III. UN DISPOSITIF SOUPLE ET PROGRESSIF VISANT À REDONNER CONFIANCE AUX SOIGNANTS
A. UNE RÉPONSE À UNE ATTENTE DES SOIGNANTS
Par cette proposition de loi, la commission entend afficher un horizon de rétablissement d'effectifs suffisants au lit des patients afin de diminuer la charge des soignants aujourd'hui épuisés et restaurer des conditions d'exercice décentes pour les personnels hospitaliers.
Par l'établissement de ratios qualitatifs, le texte se présente comme un engagement de moyens visant à rassurer les soignants . La commission partage ainsi l'intention des auteurs : envoyer le message d'une volonté politique claire de renforcement des équipes , appelant les soignants à ne pas quitter l'hôpital et, pour certains, à y revenir.
B. UN DISPOSITIF SOUPLE QUI N'OBÈRE PAS LE FONCTIONNEMENT DES SERVICES HOSPITALIERS
1. Un référentiel de qualité établi par la Haute Autorité de santé
La proposition de loi prévoit d'ajouter aux missions de la Haute Autorité de santé la définition, pour chaque spécialité et type d'activité de soin hospitalier et en tenant compte de la charge de soins associée, un ratio minimal de soignants, par lit ouvert ou par nombre de passages pour les activités ambulatoires, de nature à garantir la qualité et la sécurité des soins . L'indépendance de l'autorité et ses missions existantes en matière de qualité des soins et de certification des établissements de santé justifient ce choix.
Le travail demandé à la HAS, très large, nécessitera la constitution de groupes de travail en son sein afin de consulter tant les sociétés savantes que les conseils professionnels et valoriser une approche « de terrain » aux prises avec les réalités des établissements.
2. Une distinction des types de ratios normatifs
La commission, à l'initiative de sa rapporteure, a précisé l'articulation juridique des ratios créés avec les ratios sécuritaires existants. Le code de la santé publique serait ainsi modifié pour distinguer les ratios de sécurité existants des ratios de qualité créés.
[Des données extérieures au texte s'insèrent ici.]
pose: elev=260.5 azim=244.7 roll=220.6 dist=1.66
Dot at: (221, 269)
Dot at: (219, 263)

• Sur la base des recommandations de la HAS, le Gouvernement devra ainsi établir un ratio minimal de soignants par lit ouvert ou par nombre de passages pour les activités ambulatoires. Afin de prévoir une révision régulière de ces ratios, une période de validité maximale de cinq années est inscrite.
• Les ratios créés sont établis en vue de garantir la qualité des soins et des conditions d'exercice et tiennent compte de la charge de soins associée aux activités.
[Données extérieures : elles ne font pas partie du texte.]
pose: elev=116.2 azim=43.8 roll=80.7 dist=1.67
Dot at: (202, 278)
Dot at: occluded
Ratios sécuritaires comme qualitatifs seront définis par décret. Conçus comme des standards souples ou « fourchettes » , les ratios qualitatifs pourront aussi être établis en appréciant les particularités propres aux spécialisations ou à la taille des établissements .
3. Une appropriation souple laissée aux établissements
• Les ratios définis ont particulièrement vocation à s'appliquer aux établissements du service public hospitalier , soit principalement les hôpitaux publics et les établissements de santé privés d'intérêt collectif. C'est à ces derniers que le dispositif proposé applique des mesures d'application concrète de mise en oeuvre.
Afin de respecter l'organisation autonome des établissements et préserver le rôle des directeurs des soins et cadres coordinateurs , la commission, par l'amendement de la rapporteure, a souhaité prévoir un rôle d'appropriation des ratios qualitatifs par les commissions médicales d'établissement (CME) et commissions des soins infirmiers , de rééducation et médico-techniques (CSIRMT) ou les instances analogues dans les établissements privés.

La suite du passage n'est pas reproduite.